Türkiye’deki yetişkinler, Yetişkin Becerileri Araştırmasına katılan diğer OECD ülkeleri ile kıyaslandığında değerlendirme yapılan her üç alanda da (sözel beceriler, sayısal beceriler ve teknoloji zengin ortamda problem çözme becerileri) ortalamanın altında performans göstermişlerdir.

Yetişkin

PIAAC’da yeterlilikler belirli düzeylere bölünerek 500 puan ölçeğinde tanımlanmıştır. Her düzey kişinin belirli bir puan düzeyinde ne yapabildiğini özetlemektedir. Sözel ve sayısal yeterlilikler için 6 düzey belirlenmiştir.

Yetişkinlerin sadece %0,5 civarındaki kısmı sözel becerilerde en yüksek iki düzeyde (Düzey 4 veya 5) yeterlik göstermişlerdir. Türkiye’deki yetişkinler sözel becerilerde 227 puan ile OECD ortalaması olan 268 puanın oldukça altında performans göstermişlerdir. Türkiye araştırmaya katılan ülkeler ve ekonomiler arasında sözel becerilerde sondan üçüncü sırada yer almıştır.

Bu ölçümlerde sözelde üst düzey için şu yetkinlikler beklenilmekte:

Anlamı

-“Bu düzeydeki (Düzey 4-326 (dâhil) – 376 (hariç) puan ) görevler genellikle cevaplayıcının karmaşık veya uzun metinlerdeki bilgileri birleştirmek, yorumlamak veya sentezlemek amacıyla çok aşamalı işlemler yapmasını gerektirir. Görevlerin çoğu, kolayca göze çarpmayan bulgu iddialarının veya ikna edici söylem ilişkilerinin yorumlanması veya değerlendirilmesi amacıyla metinde yer alan belirli, merkezi olmayan bir veya birden fazla görüşün tanımlanmasını ve anlaşılmasını gerektirir.”

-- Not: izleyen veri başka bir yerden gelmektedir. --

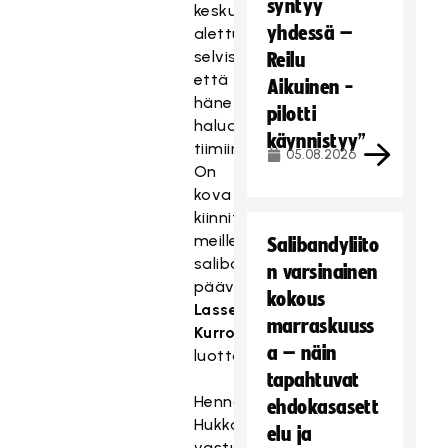
syntyy
keskustelujen
yhdessä –
alettua
selvisi,
Reilu
että
Aikuinen -
hänet
pilotti
haluan
käynnistyy”
tiimiin.
05.08.2026
On
kova
kiinnitys
meille
Salibandyliito
salibandynaisten
n varsinainen
päävalmentaja
kokous
Lasse
marraskuuss
Kurronen
a – näin
luottaa.
tapahtuvat
Henna
ehdokasasett
Hukkasen
elu ja
vastuualueena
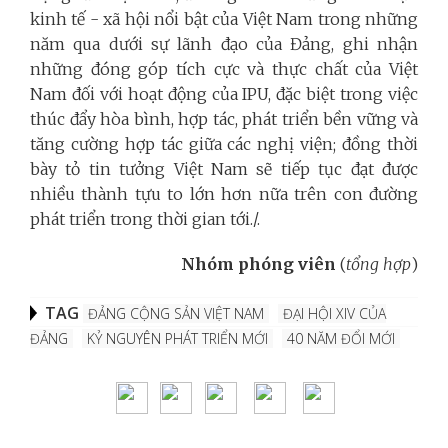
kinh tế - xã hội nổi bật của Việt Nam trong những
năm qua dưới sự lãnh đạo của Đảng, ghi nhận
những đóng góp tích cực và thực chất của Việt
Nam đối với hoạt động của IPU, đặc biệt trong việc
thúc đẩy hòa bình, hợp tác, phát triển bền vững và
tăng cường hợp tác giữa các nghị viện; đồng thời
bày tỏ tin tưởng Việt Nam sẽ tiếp tục đạt được
nhiều thành tựu to lớn hơn nữa trên con đường
phát triển trong thời gian tới./.
Nhóm phóng viên
(
tổng hợp
)
TAG
ĐẢNG CỘNG SẢN VIỆT NAM
ĐẠI HỘI XIV CỦA
ĐẢNG
KỶ NGUYÊN PHÁT TRIỂN MỚI
40 NĂM ĐỔI MỚI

-“Düzey 5: 376 puan ve üzeri: Bu düzeyde, görevler cevaplayıcının çok sayıda ağır metinden bilgi bulmasını ve bu bilgileri bir araya getirmesini; benzer ve karşıt görüşlerden veya bakış açılarından sentezler oluşturmasını veya argümanlara dayalı bulguları değerlendirmesini gerektirebilir. Görevler genellikle cevaplayıcının kolayca göze çarpmayan, edebi ipuçlarının farkında olmalarını ve ileri düzeyde çıkarımlar yapmalarını veya uzmanlaşmış arka plan bilgilerine sahip olmalarını gerektirir.”

Konuşulanı ve okuduğu metni anlamayan, öğrendiğini sentezlemeyen insan sermayesi (!) ile ekonomik, teknolojik, bilimsel vs hangi savaş kazanılır?

Cevap bölgedeki güncel gelişmelerde yeterince açık değilmi?

Son söz: Kem alat ile kemalat olmaz.